PINE64
How to install arch with FDE - Printable Version

+- PINE64 (https://forum.pine64.org)
+-- Forum: PinePhone (https://forum.pine64.org/forumdisplay.php?fid=120)
+--- Forum: PinePhone Software (https://forum.pine64.org/forumdisplay.php?fid=121)
+---- Forum: Arch Linux on PinePhone (https://forum.pine64.org/forumdisplay.php?fid=159)
+---- Thread: How to install arch with FDE (/showthread.php?tid=18737)

How to install arch with FDE - user641 - 09-23-2023

Hello, is there a way to install arch with FDE?

RE: How to install arch with FDE - SchizoPinePhone225 - 01-11-2024

Full Disk Encryption?

RE: How to install arch with FDE - user641 - 01-11-2024

(01-11-2024, 06:05 AM)SchizoPinePhone225 Wrote: Full Disk Encryption?

Yes, do you know how?

RE: How to install arch with FDE - Kevin Kofler - 01-11-2024

I believe it is is not officially supported. What is sure is that simply dd'ing the image onto microSD or eMMC storage (which is the recommended installation method) will not encrypt anything.

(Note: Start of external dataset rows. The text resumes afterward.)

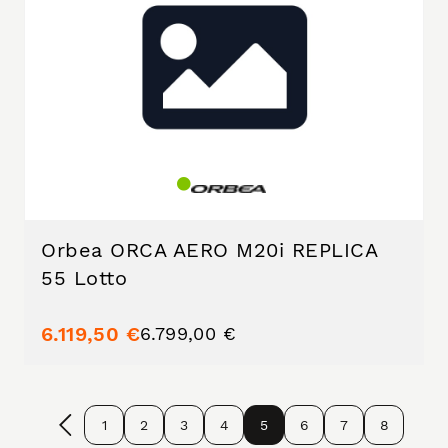
Orbea ORCA AERO M20i REPLICA
55 Lotto
6.119,50 €
6.799,00 €
1
2
3
4
5
6
7
8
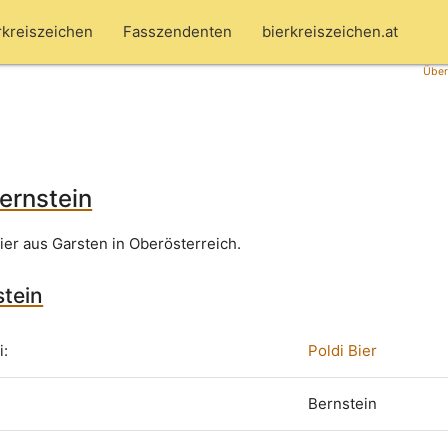
rkreiszeichen
Fasszendenten
bierkreiszeichen.at
Über
Bernstein
ier aus Garsten in Oberösterreich.
stein
i:
Poldi Bier
Bernstein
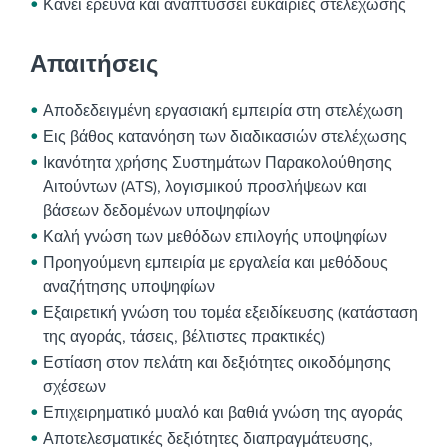
Κάνει έρευνα και αναπτύσσει ευκαιρίες στελέχωσης
Απαιτήσεις
Αποδεδειγμένη εργασιακή εμπειρία στη στελέχωση
Εις βάθος κατανόηση των διαδικασιών στελέχωσης
Ικανότητα χρήσης Συστημάτων Παρακολούθησης
Αιτούντων (ATS), λογισμικού προσλήψεων και
βάσεων δεδομένων υποψηφίων
Καλή γνώση των μεθόδων επιλογής υποψηφίων
Προηγούμενη εμπειρία με εργαλεία και μεθόδους
αναζήτησης υποψηφίων
Εξαιρετική γνώση του τομέα εξειδίκευσης (κατάσταση
της αγοράς, τάσεις, βέλτιστες πρακτικές)
Εστίαση στον πελάτη και δεξιότητες οικοδόμησης
σχέσεων
Επιχειρηματικό μυαλό και βαθιά γνώση της αγοράς
Αποτελεσματικές δεξιότητες διαπραγμάτευσης,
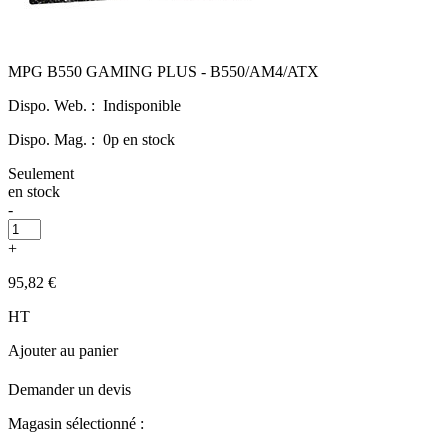
MPG B550 GAMING PLUS - B550/AM4/ATX
Dispo. Web. :
Indisponible
Dispo. Mag. :
0p en stock
Seulement
en stock
-
+
95,82 €
HT
Ajouter au panier
Demander un devis
Magasin sélectionné :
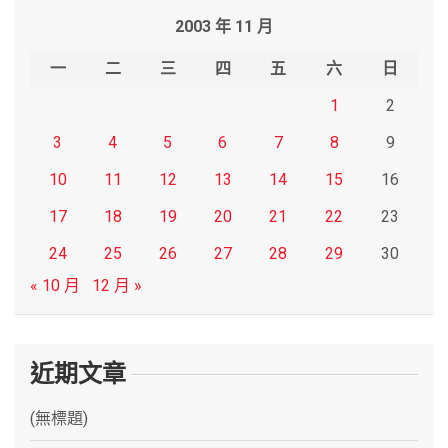
r
2003 年 11 月
c
h
一
二
三
四
五
六
日
1
2
3
4
5
6
7
8
9
10
11
12
13
14
15
16
17
18
19
20
21
22
23
24
25
26
27
28
29
30
« 10 月
12 月 »
近期文章
(無標題)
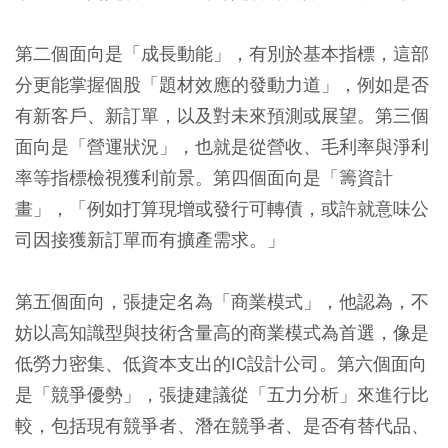
第二個面向是「成長動能」，有別於基本指標，這部
分更能掌握個股「題材效應的發動力道」，例如是否
有新客戶、新訂單，以及對未來預測或展望。第三個
面向是「營運狀況」，也就是從營收、毛利率與淨利
率等指標檢視獲利前景。第四個面向是「籌資計
畫」，「例如打算現增或發行可轉債，或許就意味公
司因接獲新訂單而有擴產需求。」
第五個面向，張捷定名為「商業模式」，他認為，不
妨以高知識型與技術含量高的商業模式為首選，像是
低勞力密集、低資本支出的IC設計公司。第六個面向
是「競爭優勢」，張捷建議從「五力分析」來進行比
較，包括現有競爭者、潛在競爭者、是否有替代品、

What should probably work is:
1. Install (dd) the image to a microSD card.
2. Copy a second copy of the image into the file system on the microSD card (an image inside the image, think Russian matryoshka dolls or Chinese boxes). The reason you want a second copy of the image is because it is a bad idea to copy a running system.
3. Boot the microSD card (i.e., the outer image) and use that to partition the eMMC with encrypted partitions. I guess you probably need an unencrypted /boot (because I do not think U-Boot can boot from LUKS partitions), but everything else can (or at least ought to be able to) be encrypted.
4. Mount the inner image on the microSD card:
Code:
sudo -i
xz -d -k $IMG.img.xz
mkdir -p /mnt/image
mount -o loop,offset=512000512 $IMG.img /mnt/image
mount -o loop,offset=32000000 $IMG.img /mnt/image/boot
5. Mount the encrypted (and unencrypted) partitions on the eMMC.
6. rsync the microSD contents to the eMMC. (The exact rsync command depends on how exactly it is partitioned, but you probably want at least the flags -aHAXr.)
7. Edit the system configuration on the eMMC (fstab, crypttab, etc.) to match how you partitioned it.
8. Remove the microSD, reboot, and hope that it works.

Someone somewhere might have script(s) to help you with that very manual procedure.